• TASK TO CARRY OUT
Your output should reproduce each entry exactly, with none of its pictures.

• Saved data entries
------------------------

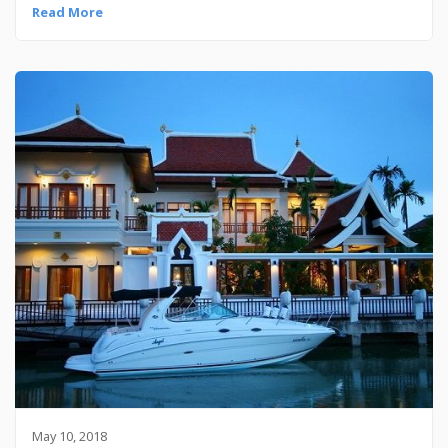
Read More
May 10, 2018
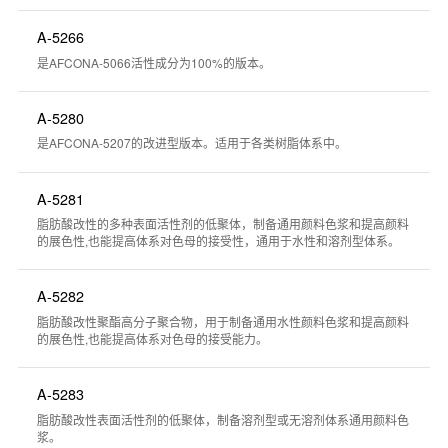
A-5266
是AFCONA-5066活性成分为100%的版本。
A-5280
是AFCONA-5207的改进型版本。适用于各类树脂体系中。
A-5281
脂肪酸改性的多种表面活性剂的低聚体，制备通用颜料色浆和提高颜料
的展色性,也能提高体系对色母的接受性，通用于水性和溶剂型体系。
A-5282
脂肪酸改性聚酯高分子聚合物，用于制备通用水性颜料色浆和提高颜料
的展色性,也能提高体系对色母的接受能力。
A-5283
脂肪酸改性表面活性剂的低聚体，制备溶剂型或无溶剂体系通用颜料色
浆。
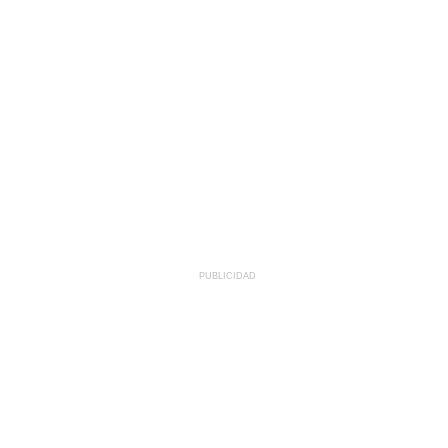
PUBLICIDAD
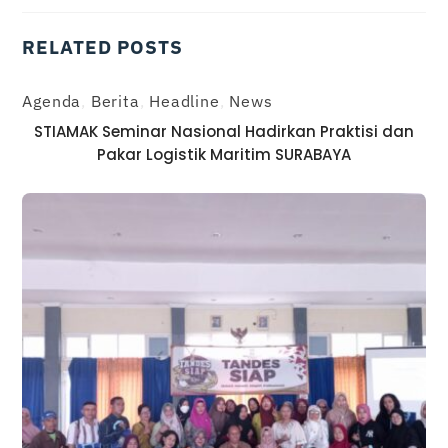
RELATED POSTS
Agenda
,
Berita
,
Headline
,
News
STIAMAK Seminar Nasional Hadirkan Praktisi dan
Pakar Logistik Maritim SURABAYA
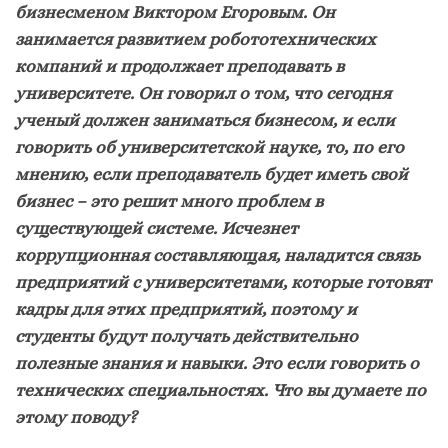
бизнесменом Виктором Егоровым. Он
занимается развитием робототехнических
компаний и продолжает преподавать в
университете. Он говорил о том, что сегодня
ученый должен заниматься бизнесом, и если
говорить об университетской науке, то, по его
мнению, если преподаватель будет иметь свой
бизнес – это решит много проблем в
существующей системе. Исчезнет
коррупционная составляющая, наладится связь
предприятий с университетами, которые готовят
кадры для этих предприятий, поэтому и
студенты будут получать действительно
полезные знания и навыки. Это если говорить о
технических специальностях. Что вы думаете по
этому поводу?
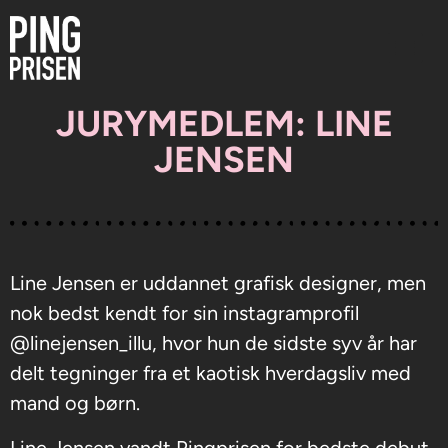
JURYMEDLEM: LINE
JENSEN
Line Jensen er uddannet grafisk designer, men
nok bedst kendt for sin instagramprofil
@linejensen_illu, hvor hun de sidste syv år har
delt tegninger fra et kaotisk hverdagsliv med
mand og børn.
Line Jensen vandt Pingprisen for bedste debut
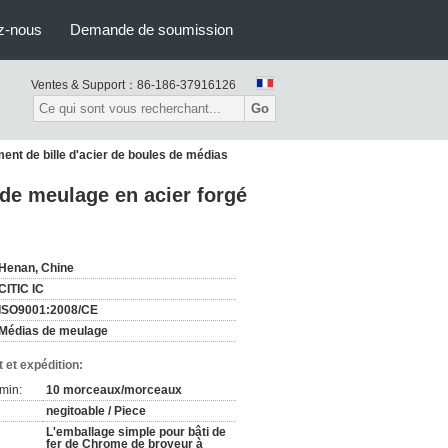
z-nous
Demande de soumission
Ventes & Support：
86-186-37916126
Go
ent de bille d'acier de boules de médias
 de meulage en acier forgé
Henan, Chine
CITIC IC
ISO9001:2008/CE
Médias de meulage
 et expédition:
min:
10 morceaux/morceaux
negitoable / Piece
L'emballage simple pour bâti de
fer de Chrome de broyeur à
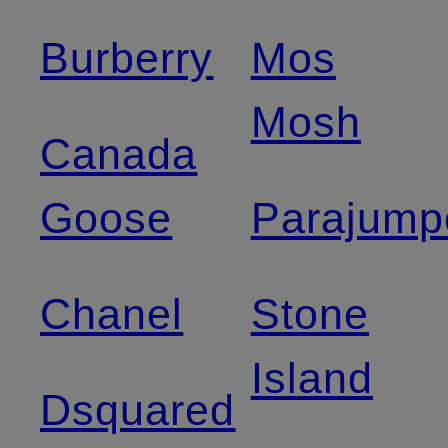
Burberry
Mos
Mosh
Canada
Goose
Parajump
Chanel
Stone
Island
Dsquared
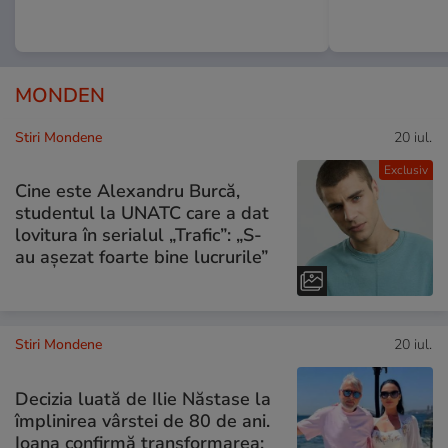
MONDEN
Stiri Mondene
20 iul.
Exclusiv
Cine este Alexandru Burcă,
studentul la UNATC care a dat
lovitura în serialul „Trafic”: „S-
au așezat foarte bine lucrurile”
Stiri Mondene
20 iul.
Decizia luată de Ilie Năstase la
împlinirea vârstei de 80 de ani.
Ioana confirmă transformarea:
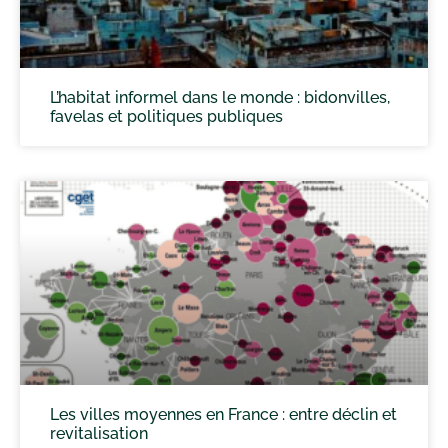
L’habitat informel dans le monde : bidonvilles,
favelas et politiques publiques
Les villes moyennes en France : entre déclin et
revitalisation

------------------------

• COMPLETED TASK
Read More
May 10, 2018
A-5266
是AFCONA-5066活性成分为100%的版本。
A-5280
是AFCONA-5207的改进型版本。适用于各类树脂体系中。
A-5281
脂肪酸改性的多种表面活性剂的低聚体，制备通用颜料色浆和提高颜料
的展色性,也能提高体系对色母的接受性，通用于水性和溶剂型体系。
A-5282
脂肪酸改性聚酯高分子聚合物，用于制备通用水性颜料色浆和提高颜料
的展色性,也能提高体系对色母的接受能力。
A-5283
脂肪酸改性表面活性剂的低聚体，制备溶剂型或无溶剂体系通用颜料色
浆。
PUBLICIDAD
RELATED POSTS
Agenda
,
Berita
,
Headline
,
News
STIAMAK Seminar Nasional Hadirkan Praktisi dan
Pakar Logistik Maritim SURABAYA
бизнесменом Виктором Егоровым. Он
занимается развитием робототехнических
компаний и продолжает преподавать в
университете. Он говорил о том, что сегодня
ученый должен заниматься бизнесом, и если
говорить об университетской науке, то, по его
мнению, если преподаватель будет иметь свой
бизнес – это решит много проблем в
существующей системе. Исчезнет
коррупционная составляющая, наладится связь
предприятий с университетами, которые готовят
кадры для этих предприятий, поэтому и
студенты будут получать действительно
полезные знания и навыки. Это если говорить о
технических специальностях. Что вы думаете по
этому поводу?
JURYMEDLEM: LINE
JENSEN
Line Jensen er uddannet grafisk designer, men
nok bedst kendt for sin instagramprofil
@linejensen_illu, hvor hun de sidste syv år har
delt tegninger fra et kaotisk hverdagsliv med
mand og børn.
Line Jensen vandt Pingprisen for bedste debut
z-nous
Demande de soumission
Ventes & Support：
86-186-37916126
Go
ent de bille d'acier de boules de médias
 de meulage en acier forgé
Henan, Chine
CITIC IC
ISO9001:2008/CE
Médias de meulage
 et expédition:
min:
10 morceaux/morceaux
negitoable / Piece
L'emballage simple pour bâti de
fer de Chrome de broyeur à
Burberry
Mos
Mosh
Canada
Goose
Parajump
Chanel
Stone
Island
Dsquared
MONDEN
Stiri Mondene
20 iul.
Exclusiv
Cine este Alexandru Burcă,
studentul la UNATC care a dat
lovitura în serialul „Trafic”: „S-
au așezat foarte bine lucrurile”
Stiri Mondene
20 iul.
Decizia luată de Ilie Năstase la
împlinirea vârstei de 80 de ani.
Ioana confirmă transformarea:
L’habitat informel dans le monde : bidonvilles,
favelas et politiques publiques
Les villes moyennes en France : entre déclin et
revitalisation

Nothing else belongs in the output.